(TEXT EXCERPT)

I'm trying to get my head wrapped around transformer operation and in the process regretting the times I snoozed in my Electromagnetics class as a EE student back when I was a lad :)

I'm looking for an intuitive understanding, but not just an analogous one. I'd like it to be grounded in the actual physics of what's happening. I've found several excellent sources on the web, but they all seem to skirt this question.

I've come across a few interesting hints and am now tantalizingly close, I think, but still yearning :)

Fact 1: Although varying sinusoidally, the "peak-to-peak" flux, so to speak, in a transformer's core is essentially constant (for a given voltage applied to the primary), regardless of the load.

My intuitive hypothesis was that variation in the "strength" of the flux was what transferred the energy from the primary to the secondary, but this fact would seem to contradict that theory. I had thought that the primary makes a bunch of flux based on the current flowing through it and the secondary sucks it up to make current of its own. No dice, it seems.

(End TEXT EXCERPT)
(SOURCE MATERIAL)

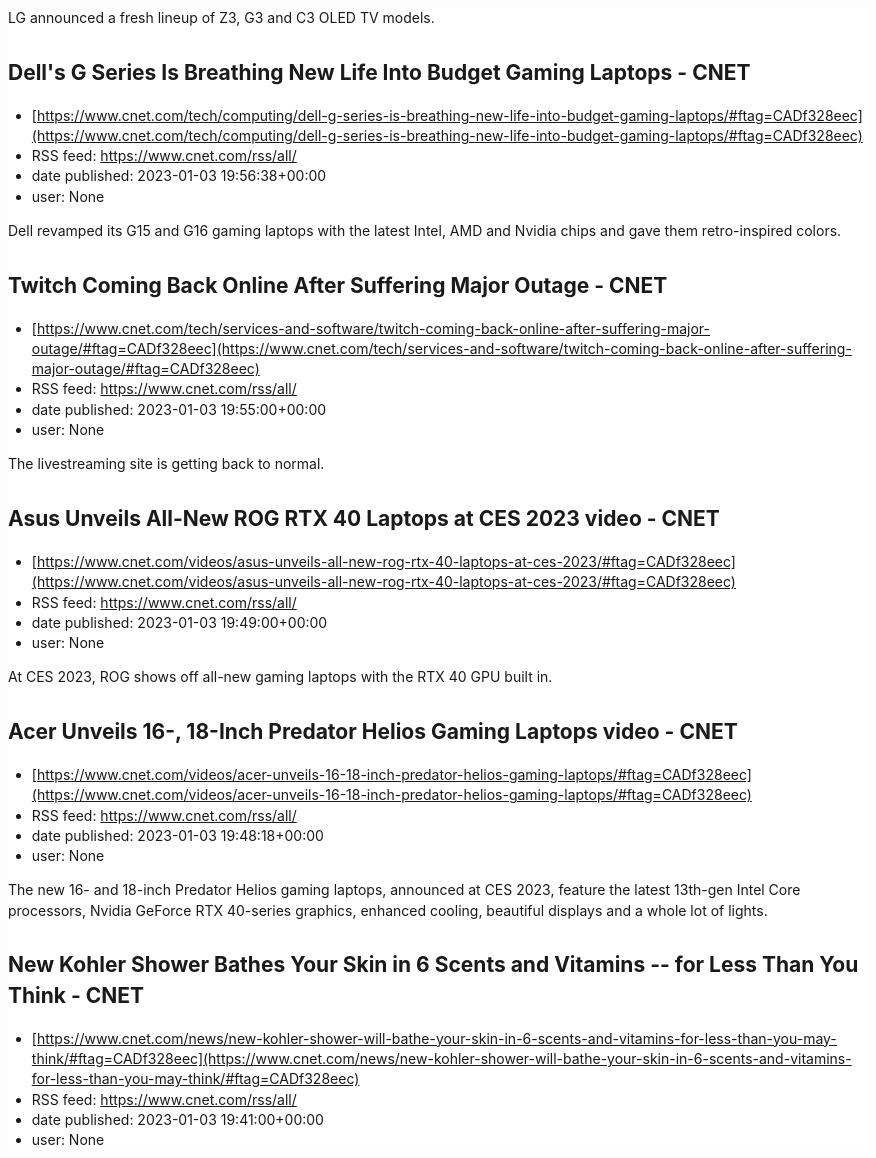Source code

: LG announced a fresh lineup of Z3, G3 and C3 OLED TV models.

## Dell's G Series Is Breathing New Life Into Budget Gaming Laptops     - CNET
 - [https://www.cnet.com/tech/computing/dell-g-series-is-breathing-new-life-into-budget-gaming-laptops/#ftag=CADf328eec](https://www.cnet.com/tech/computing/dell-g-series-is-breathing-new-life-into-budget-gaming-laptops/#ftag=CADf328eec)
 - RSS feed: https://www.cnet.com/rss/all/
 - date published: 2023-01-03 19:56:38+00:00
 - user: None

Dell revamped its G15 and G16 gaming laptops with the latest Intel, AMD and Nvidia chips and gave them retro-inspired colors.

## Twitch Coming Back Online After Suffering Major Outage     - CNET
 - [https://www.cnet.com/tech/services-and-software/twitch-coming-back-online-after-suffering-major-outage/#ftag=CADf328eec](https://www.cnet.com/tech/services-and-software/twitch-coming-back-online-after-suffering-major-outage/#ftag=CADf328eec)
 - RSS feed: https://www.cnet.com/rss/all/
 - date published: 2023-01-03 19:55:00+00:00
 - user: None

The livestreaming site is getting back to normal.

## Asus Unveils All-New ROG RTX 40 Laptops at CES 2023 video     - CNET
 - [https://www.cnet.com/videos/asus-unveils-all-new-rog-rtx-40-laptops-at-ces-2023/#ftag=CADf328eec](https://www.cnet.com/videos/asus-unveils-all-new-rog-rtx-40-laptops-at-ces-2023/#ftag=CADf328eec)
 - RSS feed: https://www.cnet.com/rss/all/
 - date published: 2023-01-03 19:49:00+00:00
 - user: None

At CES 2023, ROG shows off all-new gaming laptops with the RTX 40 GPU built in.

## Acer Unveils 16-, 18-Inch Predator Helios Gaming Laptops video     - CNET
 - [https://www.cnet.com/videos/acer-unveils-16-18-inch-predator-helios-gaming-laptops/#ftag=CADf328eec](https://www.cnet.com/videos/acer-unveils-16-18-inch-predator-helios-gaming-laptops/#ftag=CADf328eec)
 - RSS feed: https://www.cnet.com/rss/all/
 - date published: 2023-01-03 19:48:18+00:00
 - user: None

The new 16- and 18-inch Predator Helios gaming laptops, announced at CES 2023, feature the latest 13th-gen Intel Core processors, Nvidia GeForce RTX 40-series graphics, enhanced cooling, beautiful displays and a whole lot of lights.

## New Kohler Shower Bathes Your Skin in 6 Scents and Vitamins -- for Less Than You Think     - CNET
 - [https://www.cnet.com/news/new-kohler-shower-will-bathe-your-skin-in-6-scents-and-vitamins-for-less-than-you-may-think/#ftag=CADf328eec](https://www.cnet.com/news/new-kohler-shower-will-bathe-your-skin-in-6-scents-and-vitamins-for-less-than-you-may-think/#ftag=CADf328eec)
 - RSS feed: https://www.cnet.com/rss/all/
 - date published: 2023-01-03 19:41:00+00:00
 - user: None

(End SOURCE MATERIAL)
(SOURCE MATERIAL)

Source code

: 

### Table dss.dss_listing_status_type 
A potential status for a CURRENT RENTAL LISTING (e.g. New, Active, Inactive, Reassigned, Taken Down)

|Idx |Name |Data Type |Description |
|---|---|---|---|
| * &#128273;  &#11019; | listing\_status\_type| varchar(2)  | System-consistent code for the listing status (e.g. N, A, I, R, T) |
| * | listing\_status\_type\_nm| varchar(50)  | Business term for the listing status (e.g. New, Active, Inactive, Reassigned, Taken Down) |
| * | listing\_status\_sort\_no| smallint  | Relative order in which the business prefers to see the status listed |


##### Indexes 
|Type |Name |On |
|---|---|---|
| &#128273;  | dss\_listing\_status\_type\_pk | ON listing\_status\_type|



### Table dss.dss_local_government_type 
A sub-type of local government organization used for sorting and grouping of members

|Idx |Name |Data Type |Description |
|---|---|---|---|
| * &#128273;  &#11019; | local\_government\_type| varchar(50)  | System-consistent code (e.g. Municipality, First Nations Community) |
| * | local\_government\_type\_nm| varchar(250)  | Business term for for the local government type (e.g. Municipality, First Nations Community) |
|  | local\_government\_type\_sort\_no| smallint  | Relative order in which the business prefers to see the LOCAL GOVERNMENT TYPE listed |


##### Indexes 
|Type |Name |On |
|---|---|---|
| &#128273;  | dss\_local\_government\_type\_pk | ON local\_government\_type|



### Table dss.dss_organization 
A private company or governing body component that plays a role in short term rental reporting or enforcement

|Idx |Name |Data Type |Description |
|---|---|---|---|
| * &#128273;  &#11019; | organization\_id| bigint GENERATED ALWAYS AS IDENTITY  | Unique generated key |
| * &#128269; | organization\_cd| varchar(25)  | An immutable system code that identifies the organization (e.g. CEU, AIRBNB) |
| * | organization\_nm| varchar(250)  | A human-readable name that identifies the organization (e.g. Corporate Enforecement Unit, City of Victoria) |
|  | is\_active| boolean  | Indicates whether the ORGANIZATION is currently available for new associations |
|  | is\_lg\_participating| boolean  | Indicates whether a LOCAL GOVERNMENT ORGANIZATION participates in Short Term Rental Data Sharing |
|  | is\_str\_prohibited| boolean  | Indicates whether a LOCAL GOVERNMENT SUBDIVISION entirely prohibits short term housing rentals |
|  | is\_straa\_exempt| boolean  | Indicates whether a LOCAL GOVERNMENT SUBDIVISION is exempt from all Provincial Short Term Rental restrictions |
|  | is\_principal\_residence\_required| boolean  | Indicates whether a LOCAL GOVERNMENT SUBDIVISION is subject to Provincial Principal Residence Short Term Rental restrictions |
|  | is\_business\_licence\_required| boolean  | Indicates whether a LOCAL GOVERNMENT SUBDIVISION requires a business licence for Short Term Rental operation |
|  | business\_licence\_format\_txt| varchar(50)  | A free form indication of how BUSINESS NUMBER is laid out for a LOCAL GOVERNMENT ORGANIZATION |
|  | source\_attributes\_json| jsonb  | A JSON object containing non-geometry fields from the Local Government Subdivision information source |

(End SOURCE MATERIAL)
(SOURCE MATERIAL)

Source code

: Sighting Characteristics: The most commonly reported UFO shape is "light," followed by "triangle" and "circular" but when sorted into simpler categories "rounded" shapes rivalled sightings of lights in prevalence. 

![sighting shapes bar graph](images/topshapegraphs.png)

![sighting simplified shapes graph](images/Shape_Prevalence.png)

(End SOURCE MATERIAL)

* _ACTION ITEM 1_
In the post about transformer operation, what does Fact 1 say remains essentially constant regardless of the load?
* _ACTION ITEM 2_
List every part of a transformer that the post about transformer operation names.

* _TASK SOLUTION 1_
The "peak-to-peak" flux in the transformer's core, for a given voltage applied to the primary.

* _TASK SOLUTION 2_
Core, primary, secondary